Серега, от нечего делать вырезавший острым перочинным ножичком замысловатый кружевной узор на вязовой палке, сбоку глянул на Женьку:

– Давно она у тебя, мать-то…

– Два года через месяц будет.

Женька собрал с колен хлебные крошки, бросил их в рот и тыльной стороной руки вытер губы. Вздохнул.

– А отец? – поколебавшись, спросил Серега.

– Он через год после моего рождения погиб. Вертался по осени с рыбалки, а на Волге штормище разыгрался – света вольного не видно. Лодку у него волной перевернуло, а до берега далече было. В ту ночь еще двое рыбаков утонуло из соседней Климовки. Волга, она кого любит, а кого – губит.

Надолго приумолк Женька. Кажется, за всю свою небольшую жизнь впервые он так разоткровенничался, нараспашку открыл свою душу стороннему человеку.

Молчал и Серега. И сызнова ему подумалось, как и в тот вечер, после смертельно опасной встречи с Женькой в котловане, что судьба ни того, ни другого из них пока еще не баловала. У того и у другого за плечами сиротское неприласканное детство. Тот и другой чувствовали себя в этом большом мире одинокими.

Вдруг Женька достал из глубокого кармана стареньких заплатанных штанов, где он хранил самые бесценные свои сокровища, небольшой сверточек. Покосившись на Серегу, еле слышно промолвил:

– Хочешь, я тебе покажу… только чтобы ни-ни… ни словечка никому? Хочешь?

Задерживая вздох и с радостью дивясь мальчишеской отходчивости, непривыкшего еще долго горевать, Серега поощрительно кивнул:

– Покажи.

– Но ты правда… не проболтаешься?

– Ни-ни!

– Честно-расчестно?

– Честно-расчестно!

Подозрительно оглядевшись вокруг, Женька плотнее придвинулся к шоферу.
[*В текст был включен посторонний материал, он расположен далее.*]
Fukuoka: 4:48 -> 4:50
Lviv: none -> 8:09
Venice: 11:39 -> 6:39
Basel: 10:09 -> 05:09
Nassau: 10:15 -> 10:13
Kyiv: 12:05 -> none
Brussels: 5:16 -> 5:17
Развернул осторожно чистую тряпицу.

– Руками, смотри, не вздумай прикасаться.

На его ладони лежал пористый камешек – пепельно-зеленый, с еле приметными прожилками купороса.
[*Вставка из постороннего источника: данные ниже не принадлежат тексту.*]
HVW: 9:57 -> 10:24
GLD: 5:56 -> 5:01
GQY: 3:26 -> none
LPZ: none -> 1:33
Уставясь на Серегу лучисто-жгучими глазами, Женька таинственным голосом спросил:

– Угадал… что это за камень?

Серега пожал плечами.

– Никогда не приходилось видеть этакой диковины.

– То-то же мне! – торжествовал счастливый Женька. – Лунный. Настоящий лунный камень!

– Лунный? – как можно серьезнее переспросил шофер, за мохнатыми ресницами тая ласковую улыбку.

– Верно-наверно! Но не пытайся спрашивать, как он у меня очутился. – Женька приставил к Серегину уху губы: – Большая тайна! Пока об этом никто не должен знать!

Тот понимающе кивнул, а Женька тем временем принялся с предосторожностями завертывать удивительный этот камешек в дырявую тряпицу.

Немного погодя Серега спросил:

– Ты в какой класс перешел?

– В шестой еле переполз.

– Отчего ж так?

– И сам не знаю. Учительница говорит: ленюсь.

– А книги любишь читать?

Помолчав, Женька по-прежнему невесело проговорил:

– Не больно-то. Да и книжки наша школьная библиотекарша все скучные под нос сует. А спросишь про Тома Сойера, или Гека Финна, или «Последнего из могикан»… всегда один ответ: «На руках. Запишись на очередь». Записался прошлой осенью, и до сих пор все жду. Очередь дойдет, наверно, когда у меня борода вырастет!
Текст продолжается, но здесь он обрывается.